Philosophers, like sports radio hosts, can really go on about nothing for a long time. Ipso facto…5. Voltaire, a good listener and solid thinker: “The ancient Romans built their greatest masterpieces of architecture for wild beasts to fight in.”
4. Galileo Galilei, not one to steer clear of controversy: “The sun,with all those planets revolving around it and dependent on it, can still ripen a bunch of grapes as if it had nothing else in the universe to do.”
3. Hannah Arendt, clear and direct, puts men in their place: “Clichés, stock phrases, adherence to conventional, standardized codes of expression and conduct have the socially recognized function of protecting us against reality.”
2. Marshall McLuhan, understands the way of the world, especially in its coldest of forms: “I’ve always been careful never to predict anything that had not already happened.”

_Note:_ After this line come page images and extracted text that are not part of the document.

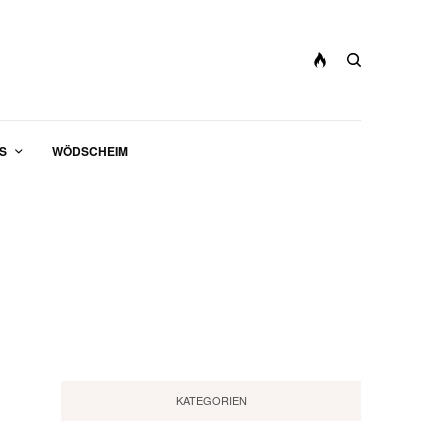
S
WÖDSCHEIM
KATEGORIEN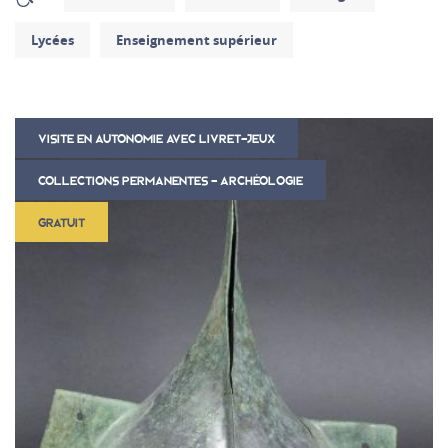
Lycées
Enseignement supérieur
VISITE EN AUTONOMIE AVEC LIVRET-JEUX
COLLECTIONS PERMANENTES - ARCHÉOLOGIE
GRATUIT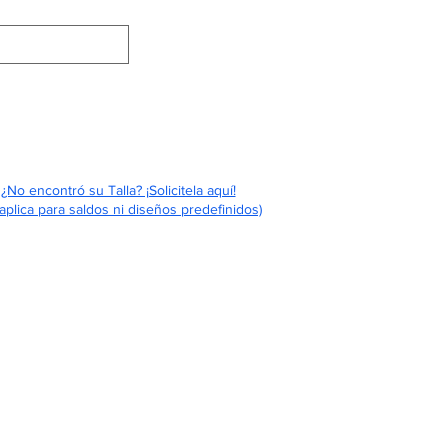
Eventos
Contáctenos
Quiénes Somos
¿No encontró su Talla? ¡Solicitela aquí!
aplica para saldos ni diseños predefinidos)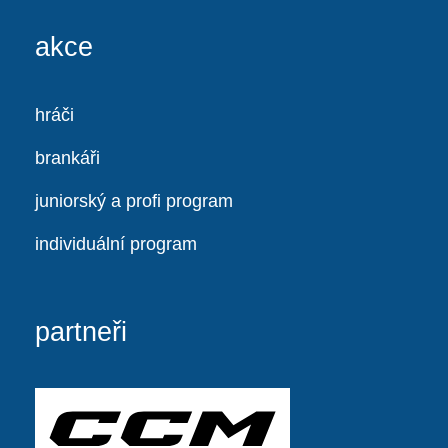
akce
hráči
brankáři
juniorský a profi program
individuální program
partneři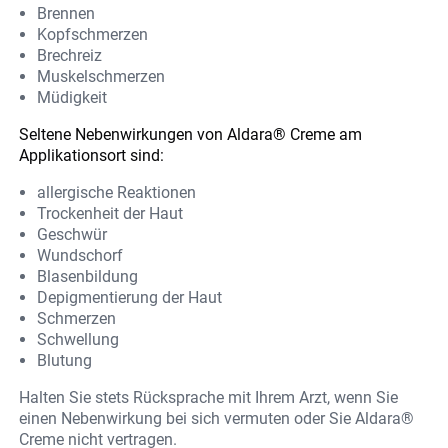
Brennen
Kopfschmerzen
Brechreiz
Muskelschmerzen
Müdigkeit
Seltene Nebenwirkungen von Aldara® Creme am
Applikationsort sind:
allergische Reaktionen
Trockenheit der Haut
Geschwür
Wundschorf
Blasenbildung
Depigmentierung der Haut
Schmerzen
Schwellung
Blutung
Halten Sie stets Rücksprache mit Ihrem Arzt, wenn Sie
einen Nebenwirkung bei sich vermuten oder Sie Aldara®
Creme nicht vertragen.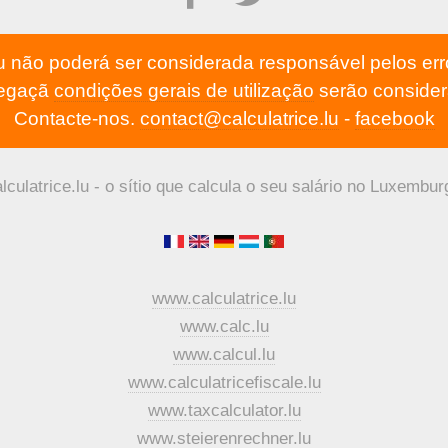
lu não poderá ser considerada responsável pelos err
vegaçã
condições gerais de utilização
serão consider
Contacte-nos.
contact@calculatrice.lu
-
facebook
lculatrice.lu - o sítio que calcula o seu salário no Luxembur
www.calculatrice.lu
www.calc.lu
www.calcul.lu
www.calculatricefiscale.lu
www.taxcalculator.lu
www.steierenrechner.lu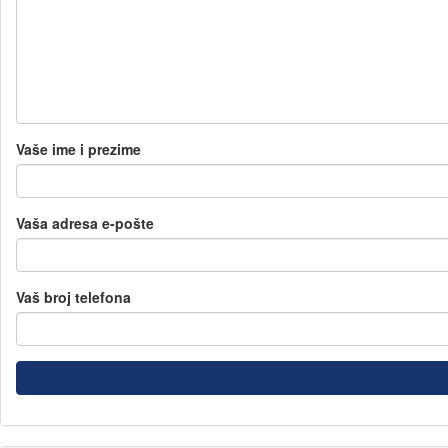
Vaše ime i prezime
Vaša adresa e-pošte
Vaš broj telefona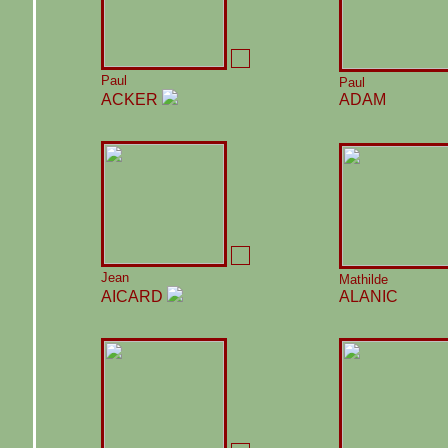
Paul
Paul
ACKER
ADAM
Jean
Mathilde
AICARD
ALANIC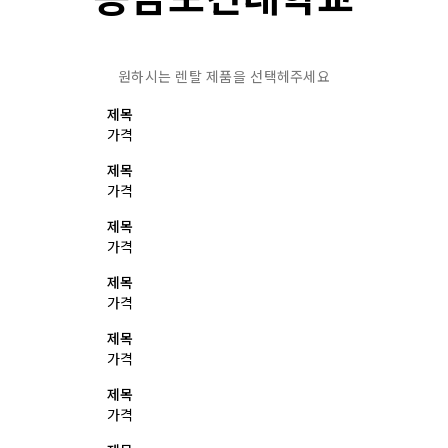
원하시는 렌탈 제품을 선택헤주세요
제목
가격
제목
가격
제목
가격
제목
가격
제목
가격
제목
가격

1. Socrates, the grand-master of the dialectic: “Your mind is your predicament. It wants to be free of change. Free of pain, free of the obligations of life and death. But change is law and no amount of pretending will alter that reality.”
*For the record, the Bottom Five read likes this: Arthur Schopenhauer (gloomy!), Ayn Rand (repeats herself), Niccolo Machiavelli (one-trick pony), Rene Descartes (drones on and on) and Friedrich Nietzsche (way too intense).